## [How to complete this task]
For the records below, print the lines from the line with "19: (345, 225, 1.29)" through the line with "35: (103, 149, 1.40)" exactly as written; include both end lines and exclude the rest.

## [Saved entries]
*** Block opens ***

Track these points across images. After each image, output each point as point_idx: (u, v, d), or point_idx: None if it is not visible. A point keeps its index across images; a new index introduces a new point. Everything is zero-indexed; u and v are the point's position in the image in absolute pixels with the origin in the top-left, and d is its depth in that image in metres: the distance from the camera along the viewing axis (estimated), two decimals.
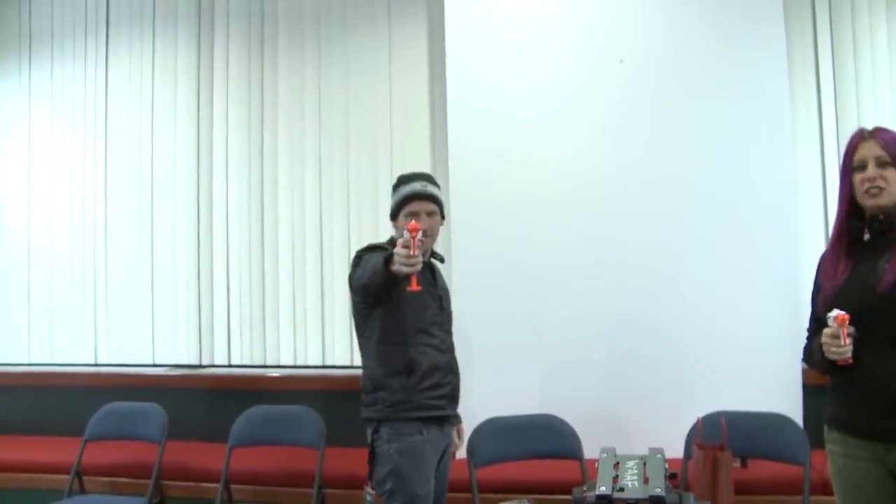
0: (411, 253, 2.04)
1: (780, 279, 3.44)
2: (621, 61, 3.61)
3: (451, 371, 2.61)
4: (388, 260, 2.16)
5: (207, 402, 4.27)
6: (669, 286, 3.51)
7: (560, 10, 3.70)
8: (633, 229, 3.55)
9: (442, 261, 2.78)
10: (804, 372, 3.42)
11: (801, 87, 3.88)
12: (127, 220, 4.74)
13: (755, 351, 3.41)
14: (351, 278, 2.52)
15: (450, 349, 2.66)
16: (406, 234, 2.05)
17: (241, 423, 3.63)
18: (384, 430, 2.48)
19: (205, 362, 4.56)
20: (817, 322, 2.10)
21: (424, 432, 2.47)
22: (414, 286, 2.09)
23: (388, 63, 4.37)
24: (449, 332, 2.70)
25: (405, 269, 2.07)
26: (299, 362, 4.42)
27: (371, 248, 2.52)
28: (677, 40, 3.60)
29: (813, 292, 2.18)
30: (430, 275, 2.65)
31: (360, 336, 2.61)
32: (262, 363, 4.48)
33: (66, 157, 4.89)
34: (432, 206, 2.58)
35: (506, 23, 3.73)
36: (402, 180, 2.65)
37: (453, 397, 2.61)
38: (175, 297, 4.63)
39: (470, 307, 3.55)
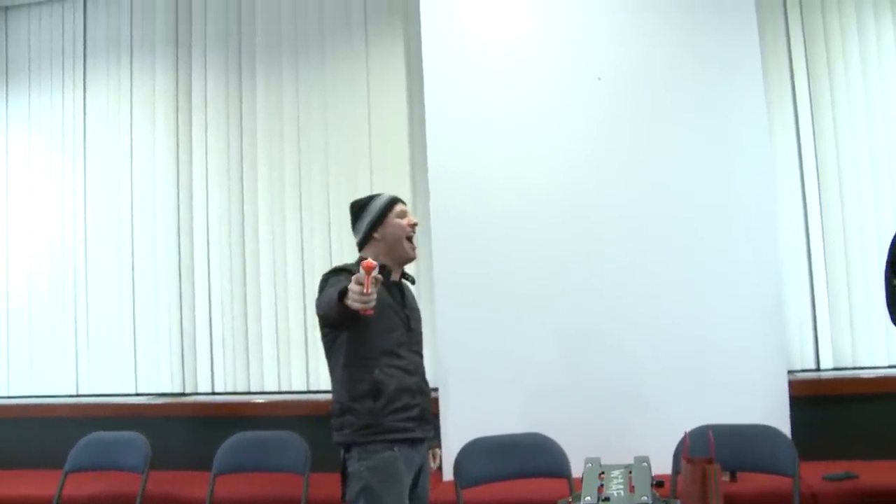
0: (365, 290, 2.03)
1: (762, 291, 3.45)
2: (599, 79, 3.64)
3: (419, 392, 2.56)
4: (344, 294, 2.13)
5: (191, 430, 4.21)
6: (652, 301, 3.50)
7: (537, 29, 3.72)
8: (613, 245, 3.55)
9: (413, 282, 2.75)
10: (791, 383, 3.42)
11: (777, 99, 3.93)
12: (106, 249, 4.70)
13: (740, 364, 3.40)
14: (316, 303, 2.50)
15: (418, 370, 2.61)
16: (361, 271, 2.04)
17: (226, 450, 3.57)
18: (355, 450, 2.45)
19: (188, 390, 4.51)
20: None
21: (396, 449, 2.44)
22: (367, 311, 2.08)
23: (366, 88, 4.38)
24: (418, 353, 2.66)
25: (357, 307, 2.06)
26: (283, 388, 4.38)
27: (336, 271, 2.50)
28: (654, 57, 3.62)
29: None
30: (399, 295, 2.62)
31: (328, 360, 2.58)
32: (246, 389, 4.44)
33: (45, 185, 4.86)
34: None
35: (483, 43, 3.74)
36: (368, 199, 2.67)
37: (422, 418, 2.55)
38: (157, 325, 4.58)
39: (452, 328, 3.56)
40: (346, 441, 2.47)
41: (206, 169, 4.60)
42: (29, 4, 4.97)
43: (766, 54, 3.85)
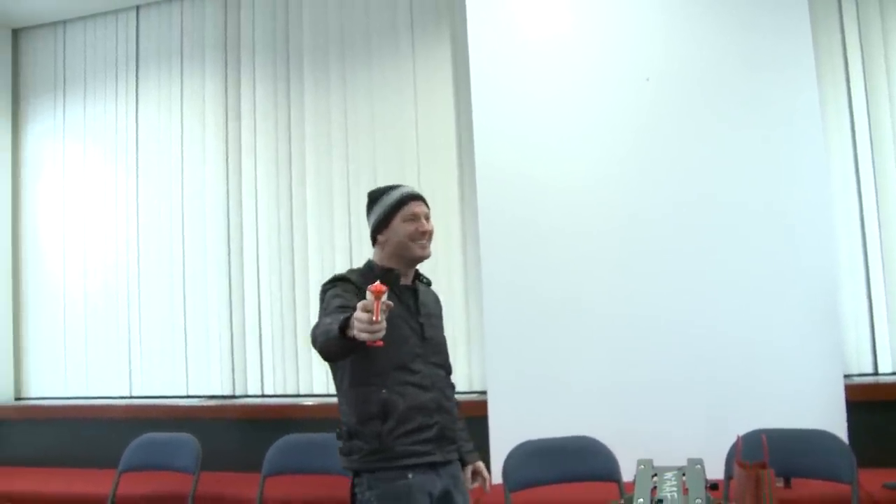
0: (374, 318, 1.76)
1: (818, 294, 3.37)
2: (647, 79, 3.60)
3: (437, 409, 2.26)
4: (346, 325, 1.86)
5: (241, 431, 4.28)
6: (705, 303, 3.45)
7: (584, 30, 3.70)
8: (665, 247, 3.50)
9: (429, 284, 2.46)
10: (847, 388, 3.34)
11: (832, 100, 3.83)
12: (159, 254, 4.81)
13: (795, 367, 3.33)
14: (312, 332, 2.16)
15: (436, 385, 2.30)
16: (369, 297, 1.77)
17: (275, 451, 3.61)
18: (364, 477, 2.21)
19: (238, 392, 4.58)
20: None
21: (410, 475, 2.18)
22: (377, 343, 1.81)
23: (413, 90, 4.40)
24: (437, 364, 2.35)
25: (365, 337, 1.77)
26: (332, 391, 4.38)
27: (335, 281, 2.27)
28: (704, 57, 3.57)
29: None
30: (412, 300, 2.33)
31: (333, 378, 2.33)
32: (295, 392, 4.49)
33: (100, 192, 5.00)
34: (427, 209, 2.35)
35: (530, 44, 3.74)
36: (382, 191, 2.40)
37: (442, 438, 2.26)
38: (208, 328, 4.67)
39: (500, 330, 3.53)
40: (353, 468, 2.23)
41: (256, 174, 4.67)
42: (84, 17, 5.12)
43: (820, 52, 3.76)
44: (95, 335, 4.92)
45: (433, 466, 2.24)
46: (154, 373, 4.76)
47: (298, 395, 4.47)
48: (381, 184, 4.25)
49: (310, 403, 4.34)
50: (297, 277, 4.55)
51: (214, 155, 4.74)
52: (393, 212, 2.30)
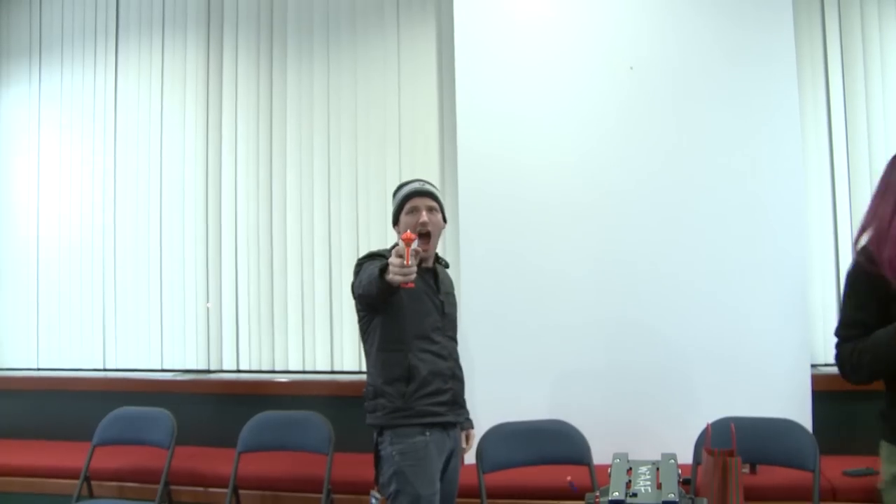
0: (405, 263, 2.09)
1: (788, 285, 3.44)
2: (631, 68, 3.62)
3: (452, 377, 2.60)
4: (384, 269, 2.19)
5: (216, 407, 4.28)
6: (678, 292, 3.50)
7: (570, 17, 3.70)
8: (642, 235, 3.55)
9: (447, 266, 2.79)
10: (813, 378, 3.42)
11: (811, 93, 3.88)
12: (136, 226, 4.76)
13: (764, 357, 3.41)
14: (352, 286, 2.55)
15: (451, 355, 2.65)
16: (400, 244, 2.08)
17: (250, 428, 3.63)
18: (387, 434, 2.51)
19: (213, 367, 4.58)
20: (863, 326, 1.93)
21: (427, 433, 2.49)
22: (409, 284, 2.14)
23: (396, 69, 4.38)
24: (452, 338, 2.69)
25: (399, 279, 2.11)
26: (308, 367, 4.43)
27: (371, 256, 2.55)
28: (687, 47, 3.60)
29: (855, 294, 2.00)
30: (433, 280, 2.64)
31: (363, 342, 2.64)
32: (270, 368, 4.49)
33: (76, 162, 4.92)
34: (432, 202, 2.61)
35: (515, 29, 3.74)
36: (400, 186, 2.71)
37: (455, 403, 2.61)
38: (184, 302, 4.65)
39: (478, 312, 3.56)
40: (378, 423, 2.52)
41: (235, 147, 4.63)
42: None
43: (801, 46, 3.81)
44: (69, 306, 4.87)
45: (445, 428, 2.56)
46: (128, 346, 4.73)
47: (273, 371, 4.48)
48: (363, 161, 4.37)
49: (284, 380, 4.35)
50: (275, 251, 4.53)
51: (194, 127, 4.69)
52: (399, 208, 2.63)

*** Block closes ***
*** Block opens ***

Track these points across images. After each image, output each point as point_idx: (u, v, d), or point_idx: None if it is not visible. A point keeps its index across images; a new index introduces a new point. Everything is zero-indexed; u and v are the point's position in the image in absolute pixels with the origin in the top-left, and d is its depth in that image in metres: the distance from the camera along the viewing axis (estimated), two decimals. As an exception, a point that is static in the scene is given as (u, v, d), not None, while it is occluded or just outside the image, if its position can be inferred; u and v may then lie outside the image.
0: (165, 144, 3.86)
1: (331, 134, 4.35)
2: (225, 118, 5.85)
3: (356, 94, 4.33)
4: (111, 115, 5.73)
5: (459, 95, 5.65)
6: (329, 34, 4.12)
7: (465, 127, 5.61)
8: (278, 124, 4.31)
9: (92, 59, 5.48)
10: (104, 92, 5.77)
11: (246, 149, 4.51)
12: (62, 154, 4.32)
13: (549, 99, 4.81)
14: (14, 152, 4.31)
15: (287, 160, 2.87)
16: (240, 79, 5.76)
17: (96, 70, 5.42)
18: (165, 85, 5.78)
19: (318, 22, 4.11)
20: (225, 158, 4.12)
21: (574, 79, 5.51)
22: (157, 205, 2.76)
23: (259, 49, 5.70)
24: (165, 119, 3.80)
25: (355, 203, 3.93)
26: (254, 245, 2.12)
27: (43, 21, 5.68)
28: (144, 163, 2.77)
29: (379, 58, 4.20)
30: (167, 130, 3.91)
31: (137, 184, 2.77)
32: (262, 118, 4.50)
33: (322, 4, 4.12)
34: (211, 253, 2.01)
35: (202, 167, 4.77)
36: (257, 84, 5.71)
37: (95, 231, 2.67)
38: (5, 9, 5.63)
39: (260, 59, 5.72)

*** Block closes ***
*** Block opens ***

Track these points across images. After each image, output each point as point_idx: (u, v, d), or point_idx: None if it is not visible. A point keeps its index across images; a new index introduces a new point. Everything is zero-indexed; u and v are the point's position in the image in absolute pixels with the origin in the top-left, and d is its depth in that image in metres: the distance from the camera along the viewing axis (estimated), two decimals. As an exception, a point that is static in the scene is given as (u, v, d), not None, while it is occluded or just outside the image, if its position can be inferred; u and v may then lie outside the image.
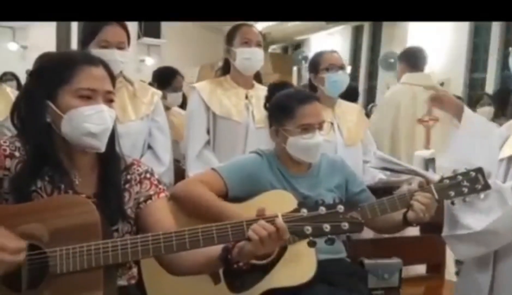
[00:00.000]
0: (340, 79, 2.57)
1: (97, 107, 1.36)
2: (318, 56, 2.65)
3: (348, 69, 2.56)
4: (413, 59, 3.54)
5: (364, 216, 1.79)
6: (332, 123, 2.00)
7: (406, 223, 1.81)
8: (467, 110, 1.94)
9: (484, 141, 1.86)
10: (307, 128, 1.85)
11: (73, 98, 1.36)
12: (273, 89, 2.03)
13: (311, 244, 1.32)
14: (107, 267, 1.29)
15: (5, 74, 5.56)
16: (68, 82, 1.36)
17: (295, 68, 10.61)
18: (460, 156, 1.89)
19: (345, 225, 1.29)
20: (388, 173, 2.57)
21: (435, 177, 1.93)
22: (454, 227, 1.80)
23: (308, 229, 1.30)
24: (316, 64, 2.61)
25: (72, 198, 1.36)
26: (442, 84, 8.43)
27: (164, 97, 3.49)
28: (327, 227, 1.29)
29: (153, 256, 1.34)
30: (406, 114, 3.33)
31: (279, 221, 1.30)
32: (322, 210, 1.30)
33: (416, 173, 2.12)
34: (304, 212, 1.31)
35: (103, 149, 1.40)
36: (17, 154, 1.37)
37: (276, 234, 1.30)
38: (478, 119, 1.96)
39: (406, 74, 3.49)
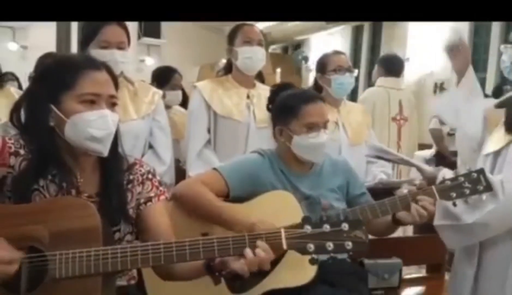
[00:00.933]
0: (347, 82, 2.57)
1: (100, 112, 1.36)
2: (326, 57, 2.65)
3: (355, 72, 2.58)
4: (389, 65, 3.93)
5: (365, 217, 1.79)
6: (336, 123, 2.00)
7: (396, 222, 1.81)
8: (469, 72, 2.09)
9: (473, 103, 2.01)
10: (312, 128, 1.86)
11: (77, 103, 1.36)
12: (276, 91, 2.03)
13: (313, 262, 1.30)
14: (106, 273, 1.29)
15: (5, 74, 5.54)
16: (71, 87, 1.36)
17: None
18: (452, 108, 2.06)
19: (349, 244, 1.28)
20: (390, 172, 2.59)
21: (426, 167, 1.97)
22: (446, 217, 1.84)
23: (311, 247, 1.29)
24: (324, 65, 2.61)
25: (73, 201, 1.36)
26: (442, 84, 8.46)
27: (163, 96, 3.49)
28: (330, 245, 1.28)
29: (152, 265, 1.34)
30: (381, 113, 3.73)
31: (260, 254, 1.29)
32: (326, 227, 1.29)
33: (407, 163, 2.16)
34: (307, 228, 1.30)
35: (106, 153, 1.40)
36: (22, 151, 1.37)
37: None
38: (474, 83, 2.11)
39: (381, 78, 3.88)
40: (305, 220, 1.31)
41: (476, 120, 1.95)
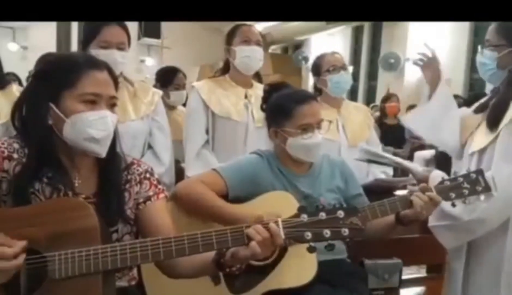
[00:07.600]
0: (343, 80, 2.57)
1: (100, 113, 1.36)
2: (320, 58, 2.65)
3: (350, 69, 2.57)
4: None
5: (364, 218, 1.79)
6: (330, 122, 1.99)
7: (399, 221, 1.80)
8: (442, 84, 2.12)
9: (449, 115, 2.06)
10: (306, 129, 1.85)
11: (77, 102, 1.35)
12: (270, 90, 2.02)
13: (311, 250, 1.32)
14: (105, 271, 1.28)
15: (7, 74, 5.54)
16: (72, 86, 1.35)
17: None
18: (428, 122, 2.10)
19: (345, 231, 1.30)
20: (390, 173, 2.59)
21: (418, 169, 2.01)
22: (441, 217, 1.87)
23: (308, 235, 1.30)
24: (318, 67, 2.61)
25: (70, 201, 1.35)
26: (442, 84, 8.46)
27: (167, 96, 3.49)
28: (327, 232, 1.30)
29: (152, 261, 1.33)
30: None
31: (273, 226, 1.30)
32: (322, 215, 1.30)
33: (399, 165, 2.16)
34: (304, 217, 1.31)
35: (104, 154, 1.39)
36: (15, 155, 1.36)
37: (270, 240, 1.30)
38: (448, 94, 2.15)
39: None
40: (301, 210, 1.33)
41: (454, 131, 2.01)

*** Block closes ***

## [Answer box]
19: (345, 225, 1.29)
20: (388, 173, 2.57)
21: (435, 177, 1.93)
22: (454, 227, 1.80)
23: (308, 229, 1.30)
24: (316, 64, 2.61)
25: (72, 198, 1.36)
26: (442, 84, 8.43)
27: (164, 97, 3.49)
28: (327, 227, 1.29)
29: (153, 256, 1.34)
30: (406, 114, 3.33)
31: (279, 221, 1.30)
32: (322, 210, 1.30)
33: (416, 173, 2.12)
34: (304, 212, 1.31)
35: (103, 149, 1.40)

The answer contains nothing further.